On the other hand, Dr. Abu-Ghazaleh disclosed one of the major problems WTO suffers from since its inception; its system works by consensus not voteing; decisions are approved by a unanimity rather than majority voting, affirming that such a principle hindered the signing of new agreements and created problems among countries in developing policies that allow new countries to join the Organization.

However, one of the major advantages of the WTO is the fact that it has its own judicial system. Dr. Abu-Ghazaleh referred to the Organization’s ‘Dispute Settlement Body’, an independent judicial authority with binding judgements, that deals with trade disputes between WTO members.  
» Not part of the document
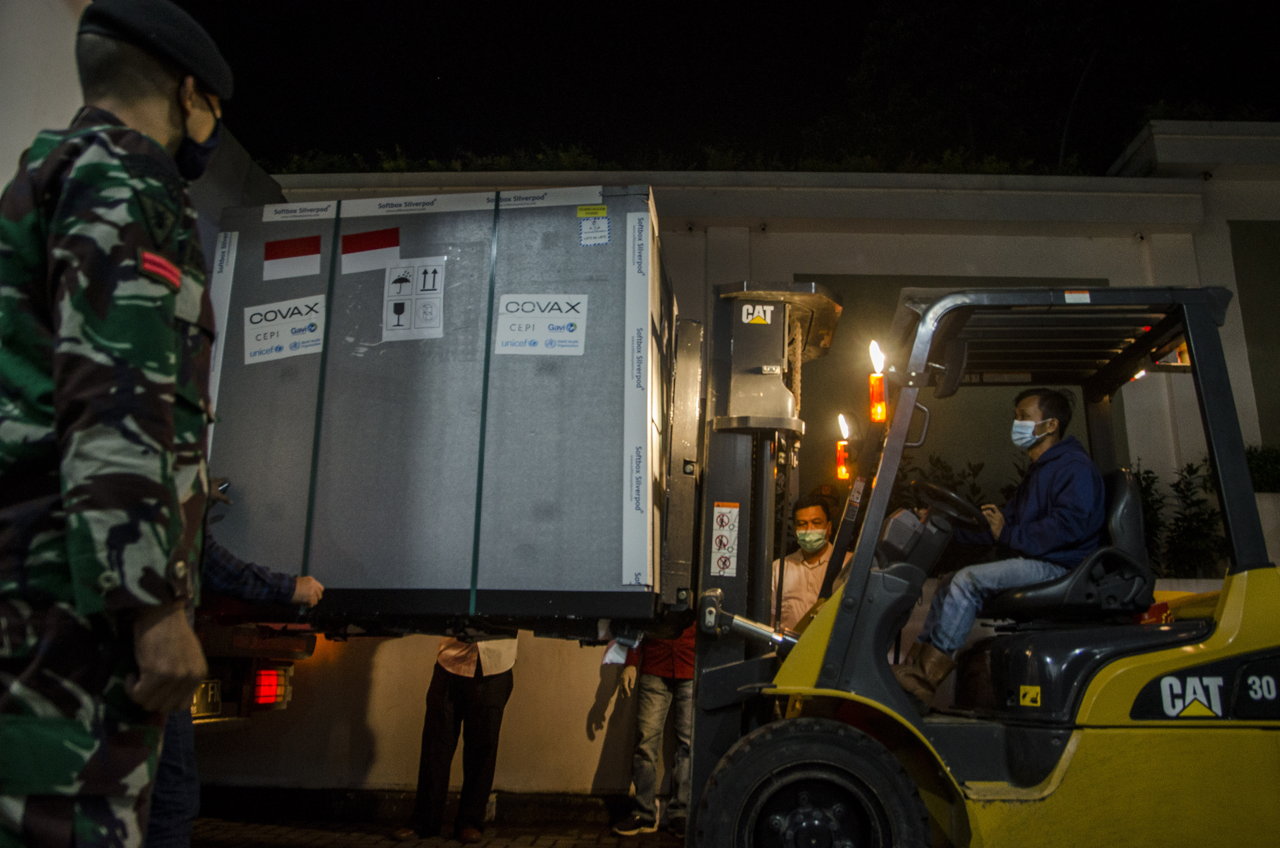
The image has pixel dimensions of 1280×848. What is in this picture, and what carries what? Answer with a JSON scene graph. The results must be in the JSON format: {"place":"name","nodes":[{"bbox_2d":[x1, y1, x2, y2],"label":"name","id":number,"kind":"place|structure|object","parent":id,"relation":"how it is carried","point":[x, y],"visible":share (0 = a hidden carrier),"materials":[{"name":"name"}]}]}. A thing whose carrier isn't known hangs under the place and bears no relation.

In view of that, the WTO has succeeded in resolving many trade disputes between America and Europe, yet, the Organization faces further challenges since the election of US President Donald Trump. Dr. Abu-Ghazaleh believes that this situation requires changing the global trade system in accordance with the changes of the world economic map, in addition to the necessity of reforming the WTO through collective negotiations, discussing reforms or changes as requested by each country; in other words; starting a new round of comprehensive trade negotiations. 

Concerning the impact of China’s membership in the WTO, Dr. Abu-Ghazaleh said that China was one of the latest countries to join the WTO, and its admission to the Organization was unique and was preceded by a lengthy process of negotiations, noting that the accession agreement of any country is concluded on the basis of negotiations with the country’s major trading partners in the Organization.

Dr. Abu-Ghazaleh stated that China has become a key driver in the accession to negotiations and reform of the WTO; therefore, taking decisions by consensus has not become an easy task to achieve, as it requires the agreement of the two counterparts – China and the US - to pass any reform or agreement.